It should also be noted that the photon efficiency of the current DRiP design is measured as 39.0%, compared to the theoretical value of 43.5%. The deviation from the theory is mainly because the theoretical model considered uniform distribution of photons on the pupil, which is practically Gaussian-distributed. Numerical simulations on the performance of the DRiP PSF as a function of double-ring parameters have been demonstrated in Fig. 5 in Appendix 1.

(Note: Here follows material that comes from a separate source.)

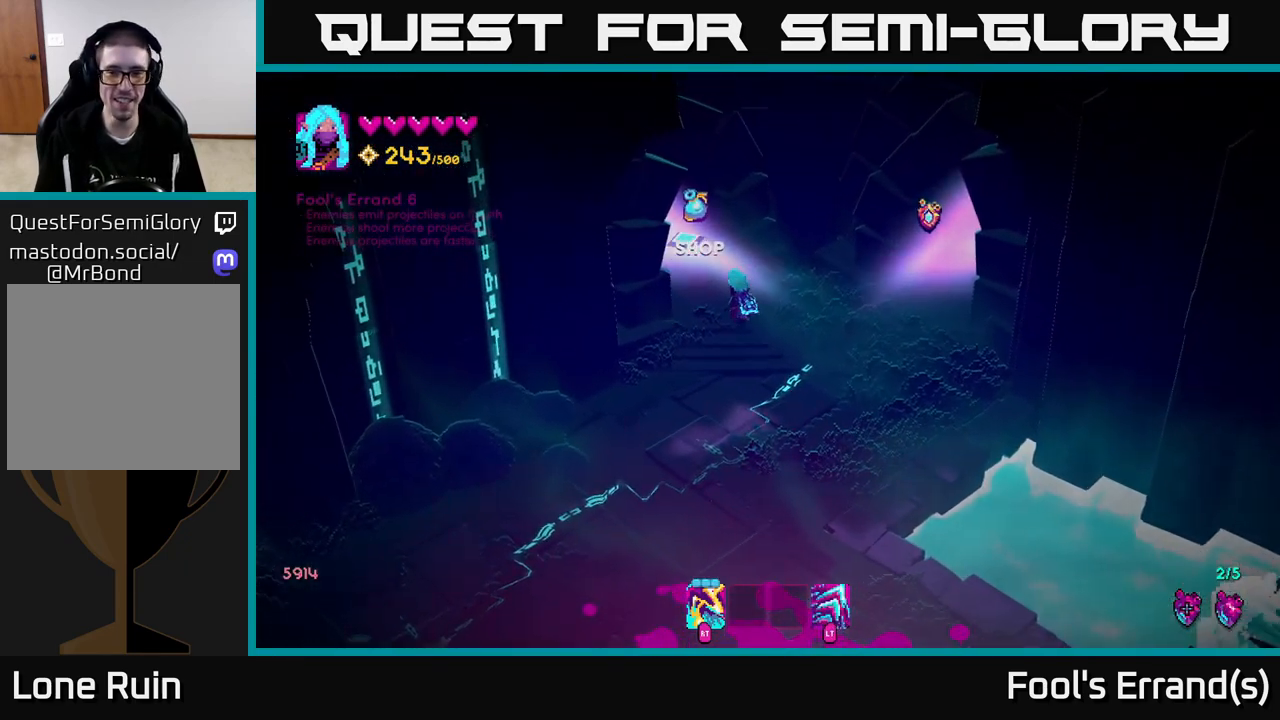
{"buttons": [], "left_stick": "up-left", "right_stick": "up", "events": [[200, "left_stick", "up-left"], [367, "L2", "down"], [500, "L2", "up"]]}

#### 3.2 Creating axially-uniform DRiP-PSF

The axially alternating pattern of the main lobe of the DRiP-PSF leads to missing axial information in those dark regions. To address this limitation, we introduced two additional DRiP beams, axially translated in opposing directions by applying two corresponding phase masks of Fresnel propagation using the SLM (Fig. 3). The bright and dark regions of the original DRiP-PSF can thus be compensated by the two oppositely translated beams. Practically, the corresponding Fresnel phase pattern used on the SLM is described as $\text{\Lambda}=\mathrm{exp}\left(i2\pi {\nu}_{z}{z}_{0}\right)$, where the axial spatial frequency ${\nu}_{z}$, represented as a function of the lateral spatial frequencies (i.e. Cartesian coordinates on the Fourier plane) $\left({\nu}_{x},{\nu}_{y}\right)$ can be described as ${\nu}_{z}\left({\nu}_{x},{\nu}_{y}\right)=\sqrt{\mathrm{max}\left\{0,\frac{1}{{\lambda}^{2}}-{v}_{x}^{2}-{v}_{y}^{2}\right\}}$ [38]. Such phase pattern allows the incident beam to propagate by ${z}_{0}$ after Fourier transform on the camera plane, which is effectively ${z}_{0}/{M}^{2}$ in the object domain. The distance of translation could first be estimated using the experimentally measured spacing between the dark regions, i.e. $\pm d/2$ = $\pm 0.6$µm. We then adjusted about this predicted value and identified ${z}_{0}$ = $\pm $7 mm, i.e. $\pm $0.7 µm in the object domain, so that the original DRiP beam (${z}_{0}$ = 0) could be optimally compensated (Fig. 3(a)-(c)). Next, we computationally averaged the three DRiP beams in three dimensions, which exhibited an axially-uniform DRiP-PSF, maintaining a high resolution of the main lobe throughout a substantially extended DOF over > 4 µm (Fig. 3(d),(e)). By removing the alternating broadening, this method makes the DRiP PSF practical for imaging. The use of the SLM allows for automatic creation and acquisition of the translated PSFs and generation of the axially-uniform DRiP-PSF in a timely manner up to 60 Hz without the need for any mechanical scanning. In addition, the numerical simulation using the Fresnel propagation agreed well with the experimental measurements (Fig. 3).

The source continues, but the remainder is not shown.